Oui, si simple. Comme s'il n'y avait qu'à demander gentiment et poliment les choses pour que tout s'arrange.
La question de la désobéissance civile est tout sauf évidente. Parce qu'en effet il s'agit de se mettre en porte-à-faux avec la loi, de mettre en cause, ou en tout cas en questionnement la légitimité de l'autorité. Une autorité reste-t-elle légitime quand elle n'est pas juste? Ou quand les solutions qu'elle propose sont tout bonnement inapplicables, de simples pansements sur une jambe de bois?
Voilà ce me taraude suite à la manifestation #Reclaimthenight. Manifestation présentée dans les média comme "ayant dégénéré". Je n'ai jamais vu dégénérer une manif féministe. Aucune de celles auxquelles j'ai participé depuis bientôt 20 ans (c'état l'instant vieille conne). J'y ai toujours vu régner un esprit festif, solidaire, joyeux. A priori, il ne s'agissait pas de casseuses en puissance. Cela dit déjà assez, je pense, de la méconnaissance des mouvements sociaux par ceux-là même qui sont censés sécuriser l'espace public. Ils ne savent pas qui est en face d'eux, ils ignorent les raisons du rassemblement. Et, dans le cas présent, dans le doute, ils tapent.

SECTION DES DONNÉES –
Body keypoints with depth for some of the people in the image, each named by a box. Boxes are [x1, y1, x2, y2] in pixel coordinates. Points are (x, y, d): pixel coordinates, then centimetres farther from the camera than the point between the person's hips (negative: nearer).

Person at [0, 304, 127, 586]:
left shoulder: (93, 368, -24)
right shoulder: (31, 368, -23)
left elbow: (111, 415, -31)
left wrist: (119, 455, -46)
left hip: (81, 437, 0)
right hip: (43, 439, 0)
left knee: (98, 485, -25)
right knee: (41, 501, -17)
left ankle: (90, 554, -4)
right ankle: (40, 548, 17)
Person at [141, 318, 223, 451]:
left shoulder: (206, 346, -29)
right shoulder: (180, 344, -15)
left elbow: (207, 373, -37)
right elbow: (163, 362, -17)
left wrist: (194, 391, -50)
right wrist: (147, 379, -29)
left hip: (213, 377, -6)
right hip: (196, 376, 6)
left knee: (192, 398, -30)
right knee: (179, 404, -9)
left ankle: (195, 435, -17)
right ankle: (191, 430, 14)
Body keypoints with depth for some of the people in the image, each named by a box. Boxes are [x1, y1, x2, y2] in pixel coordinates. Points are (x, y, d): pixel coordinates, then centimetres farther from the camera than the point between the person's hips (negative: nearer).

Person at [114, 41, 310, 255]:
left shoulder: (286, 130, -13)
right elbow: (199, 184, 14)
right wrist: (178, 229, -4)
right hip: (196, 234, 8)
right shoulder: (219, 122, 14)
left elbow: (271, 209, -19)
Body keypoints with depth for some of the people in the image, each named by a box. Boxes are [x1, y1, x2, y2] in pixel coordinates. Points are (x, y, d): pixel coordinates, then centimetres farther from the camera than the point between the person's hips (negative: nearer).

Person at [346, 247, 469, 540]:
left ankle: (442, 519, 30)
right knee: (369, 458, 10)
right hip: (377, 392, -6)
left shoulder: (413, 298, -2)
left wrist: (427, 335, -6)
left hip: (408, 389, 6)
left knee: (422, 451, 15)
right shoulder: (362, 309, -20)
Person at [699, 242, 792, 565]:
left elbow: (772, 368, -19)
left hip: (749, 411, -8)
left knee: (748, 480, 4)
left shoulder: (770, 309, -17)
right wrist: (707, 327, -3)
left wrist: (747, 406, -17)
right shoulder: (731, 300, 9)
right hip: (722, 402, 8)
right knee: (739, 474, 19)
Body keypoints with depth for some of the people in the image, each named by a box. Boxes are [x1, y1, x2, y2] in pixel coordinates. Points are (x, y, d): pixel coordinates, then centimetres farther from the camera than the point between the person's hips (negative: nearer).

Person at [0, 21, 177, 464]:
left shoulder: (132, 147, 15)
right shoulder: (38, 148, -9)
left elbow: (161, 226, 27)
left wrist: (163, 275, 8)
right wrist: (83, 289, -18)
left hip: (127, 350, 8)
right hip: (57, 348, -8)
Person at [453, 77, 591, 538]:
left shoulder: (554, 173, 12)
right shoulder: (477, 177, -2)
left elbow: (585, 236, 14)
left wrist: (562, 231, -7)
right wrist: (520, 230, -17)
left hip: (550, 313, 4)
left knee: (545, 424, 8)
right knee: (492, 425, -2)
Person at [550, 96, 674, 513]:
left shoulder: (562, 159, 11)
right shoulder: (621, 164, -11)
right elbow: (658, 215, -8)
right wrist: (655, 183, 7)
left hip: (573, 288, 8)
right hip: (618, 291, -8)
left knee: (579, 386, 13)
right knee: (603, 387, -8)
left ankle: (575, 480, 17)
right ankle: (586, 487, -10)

TÂCHES À RÉALISER –
1 > Répondez à ces questions à partir de l'extrait sur la désobéissance civile :
(a) À la suite de quelle manifestation la question de la désobéissance civile se pose-t-elle ?
(b) Comment les médias ont-ils présenté cette manifestation ?
(c) À quoi l'extrait compare-t-il les solutions inapplicables proposées par l'autorité ?
2 > Indiquez si chaque affirmation concorde avec l'extrait sur la désobéissance civile, en citant les mots qui tranchent :
(a) La question de la désobéissance civile y est présentée comme évidente.
(b) Les manifestations féministes évoquées y sont décrites comme festives.
(c) Ceux qui sont censés sécuriser l'espace public connaissent les raisons du rassemblement.
3 > Réécrivez le passage de l'extrait sur la désobéissance civile qui va de « Voilà ce me » jusqu'à « doute, ils tapent. », en renommant « média » en « journaux ».
Les entrées constituent un matériau distinct de l'extrait.

RÉSULTATS PAR TÂCHE –
1 >
(a) La manifestation #Reclaimthenight.
(b) Comme « ayant dégénéré ».
(c) À « de simples pansements sur une jambe de bois ».

2 >
(a) Non : « La question de la désobéissance civile est tout sauf évidente. »
(b) Oui : « J'y ai toujours vu régner un esprit festif, solidaire, joyeux. »
(c) Non : « ils ignorent les raisons du rassemblement ».

3 >
Voilà ce me taraude suite à la manifestation #Reclaimthenight. Manifestation présentée dans les journaux comme "ayant dégénéré". Je n'ai jamais vu dégénérer une manif féministe. Aucune de celles auxquelles j'ai participé depuis bientôt 20 ans (c'état l'instant vieille conne). J'y ai toujours vu régner un esprit festif, solidaire, joyeux. A priori, il ne s'agissait pas de casseuses en puissance. Cela dit déjà assez, je pense, de la méconnaissance des mouvements sociaux par ceux-là même qui sont censés sécuriser l'espace public. Ils ne savent pas qui est en face d'eux, ils ignorent les raisons du rassemblement. Et, dans le cas présent, dans le doute, ils tapent.